Biblioteche e reti civiche: un'alleanza per la libertà

Contenuto principale dell'articolo

Claudio Leombroni
Igino Poggiali


The library has long lost its institutional aura as a result of the spread of information technologies, the stratification of information and knowledge contents into levels which libraries have not included in their operating horizons and the proliferation of information services, established by legislative provisions (Public Relations Offices) or to respond to the demand, unfortunately unsatisfied by traditional library services, to manage information of a broad range of origin and type. Against a backdrop of cuts in social and infrastructure spending, local councils are finding it increasingly difficult to justify the operating budget for a library service which confines itself to managing its few "traditional" functions, which appear increasingly marginal in this context of technological progress.
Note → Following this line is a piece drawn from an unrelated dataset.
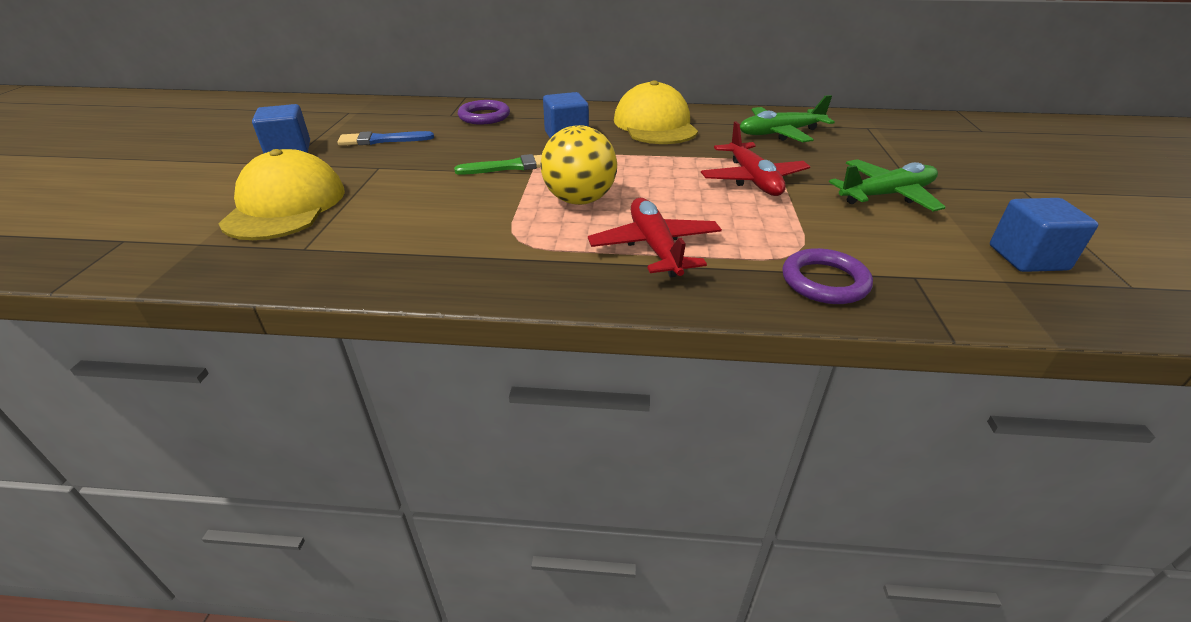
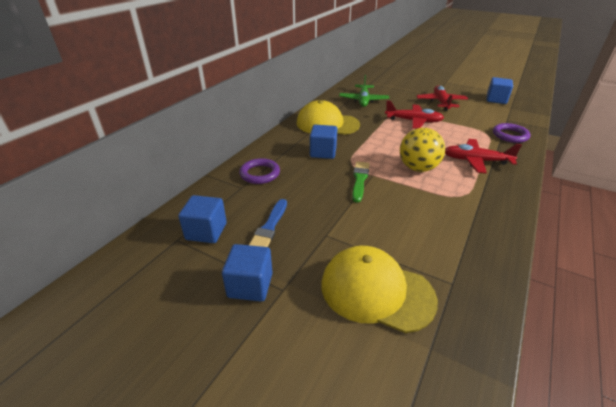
camera: 65 degrees left, 0 degrees up
(364, 118) = (206, 231): none -> blue cube
(886, 195) = (441, 102): green plane -> red plane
The library therefore faces the perennial risk of ignoring or underevaluating the external reality, and thus remaining on the sidelines of those processes being experienced by the most dynamic elements of society and the economy. The upshot is that the library is "not visible", nor considered as of strategic value by those groups which represent the most important social interests. Moreover, the free, conscious, independent and critical citizen is both a problem and need for libraries. A problem as he engenders complex and new questions and a need in that the quality of libraries' impact on the social and cultural environment derives from a process where the role of the user and the level of his capacity to make use of information resources condition the envisaged result of investments in libraries.

Civic networks, which made their debut in Italy in 1995, threaten to further push libraries to the sidelines of the information access strategies developed by local authorities. Public libraries should therefore promote themselves as "pivots" of civic networks, not only by participating in the planning of the information contents and organisation of the service, but also, and above all, by acting as a sort of "civil bulwark", in other words ensuring that civic networks are opportunities for freedom, enrichment of knowledge and do not become mere electronic bulletin boards made available by the authorities which financed them. The latter function is crucial but necessary as it inserts itself in that very delicate and much-debated relation between democracy, "cyberspace civilisation" and information technology and, at the same time, embodies the profound sense of the librarian profession's ethics for civil society and librarians themselves.
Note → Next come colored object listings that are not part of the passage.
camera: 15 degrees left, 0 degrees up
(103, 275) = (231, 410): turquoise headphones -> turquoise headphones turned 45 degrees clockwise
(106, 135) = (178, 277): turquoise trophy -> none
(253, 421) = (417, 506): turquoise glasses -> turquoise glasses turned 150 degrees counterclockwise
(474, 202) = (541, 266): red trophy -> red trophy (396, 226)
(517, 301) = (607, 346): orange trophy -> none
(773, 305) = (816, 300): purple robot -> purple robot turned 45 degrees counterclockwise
It is worth noting that the libraries which were first included or were protagonists of the civic networking projects in the United States were those which were particularly responsive to the concept of the library as a bulwark of freedom of access to information. This took place in a country where the consciousness of intellectuals and of the strong social groups to the defence and extension of civil liberties has an importance which is almost unknown not only in Italy, but also in most European countries.

Libraries and civil rights movements constitute an effective structure for rebuffing the underlying authoritarian entropy inherent in technology. As the arrangement of the technological infrastructures for information management is rapidly conforming to the model already in existence in the United States, the lack of such consciousness on the part of Italian libraries exposes us, first and foremost as citizens, to very serious risks as regards the defence of civil rights. The Italian Library Association (AIB) should therefore equip itself to play an appropriate role in this respect.